Y al hablar de Delfines del Este, lejos de minimizarlo, lo elogió: explicó que han seguido un modelo parecido al de Cibao —primero formación, luego cosecha— y por eso hoy compiten con futbolistas formados en casa.

Cantera como respuesta: cuando las lesiones no te rompen el proyecto

Xavier puso sobre la mesa las dificultades: lesión grave de Juan David Díaz, salida de Carlos Ventura, extranjeros sin el rendimiento esperado.

Scheldeur respondió con lo que define su modelo: la cantera.

Aseguró que hoy tienen tres juveniles formados en el club con más de 1500 minutos en el primer equipo. Nombres que no solo “completan”: compiten. Uno de los ejemplos fue Miguel Muñoz, convertido en pieza importante.

La idea final fue contundente: la exigencia en Cibao no es un discurso; es una forma de vivir. “No basta con estar arriba”, vino a decir, “queremos ser el mejor equipo en cada entrenamiento y cada partido”.
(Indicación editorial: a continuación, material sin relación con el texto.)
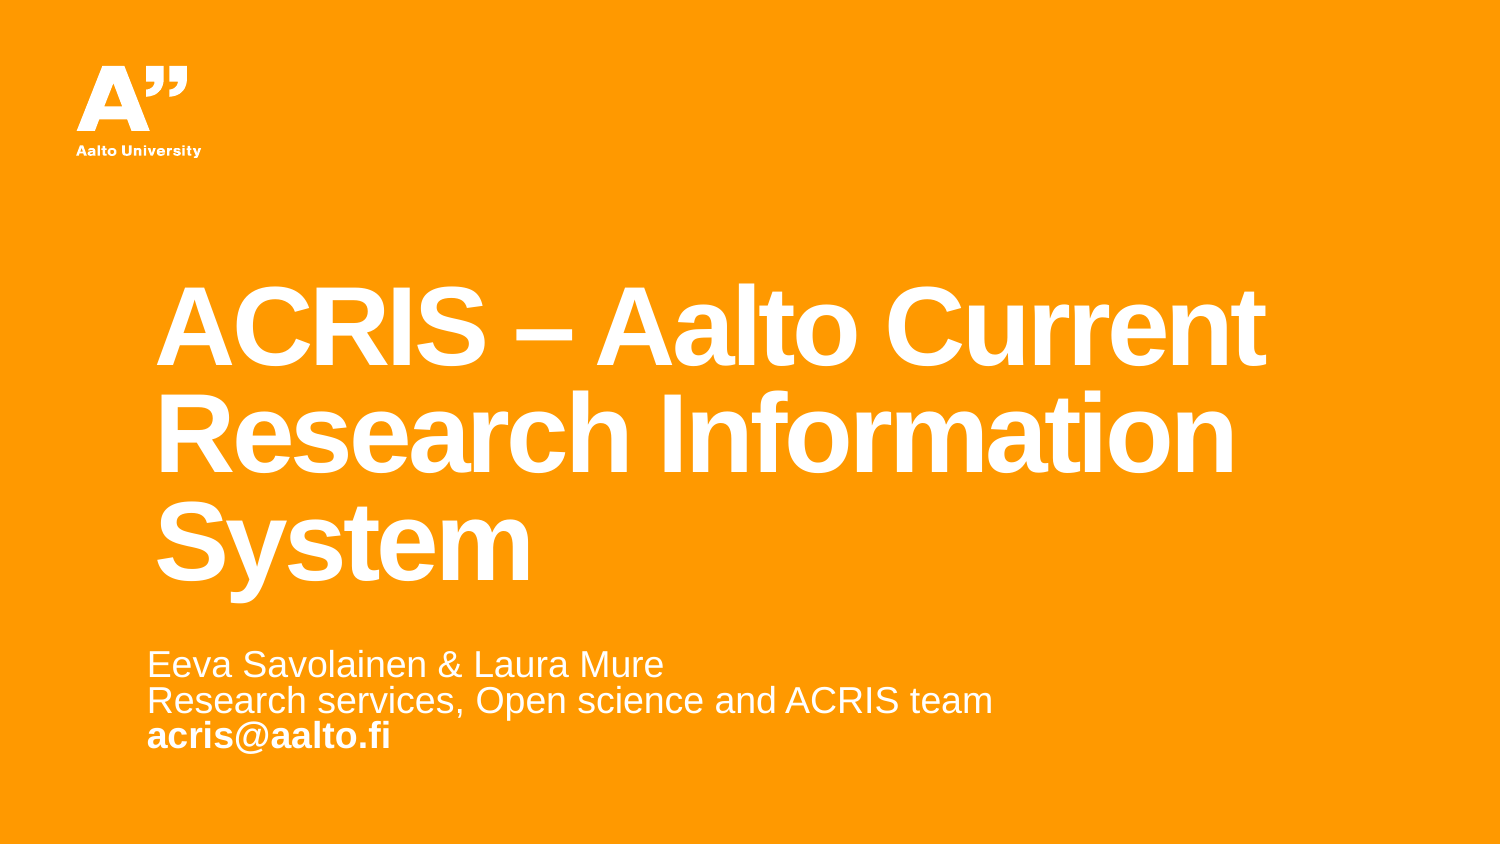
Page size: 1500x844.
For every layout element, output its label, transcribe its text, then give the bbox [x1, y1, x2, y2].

title ACRIS – Aalto Current Research Information System [154, 390, 1367, 603]
text_box Eeva Savolainen & Laura Mure Research services, Open science and ACRIS team acris@aalto.fi [133, 607, 1305, 763]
Una propuesta: sentar a todos en la mesa y recuperar al público

En la entrevista se propuso algo que, si se toma en serio, podría marcar un antes y un después: una reunión real de todos los actores del fútbol dominicano para discutir cómo reactivar la asistencia.

Entre ideas surgidas:

  • Partidos de categorías menores antes del juego principal.
  • Actividades de entretiempo y concursos.
  • Mejor experiencia de estadio como “evento”.
  • Compartir buenas prácticas entre clubes.
  • Campañas para recuperar a jóvenes y exfutbolistas que dejaron de ir.
  • Aprender de plazas que sí logran convocar.

Scheldeur insistió en el concepto de responsabilidad compartida: técnicos, jugadores, clubes, liga, directivos… todos tienen una parte en la solución.

Cierre: “dolientes” del fútbol dominicano

El final tuvo un tono personal. Xavier lo resumió como una charla de amigos que viven el fútbol “en las venas”, con dolor cuando el sueño de crecimiento no avanza como debería.

Scheldeur respondió en la misma línea: son “dolientes” del fútbol dominicano, gente que invierte tiempo porque quiere verlo crecer, y valoró el rol de la prensa no solo para aplaudir, sino para dar el “tirón de orejas” que empuja a mejorar.

La esperanza compartida fue simple: volver a ver gradas llenas y el ambiente de hace pocos años.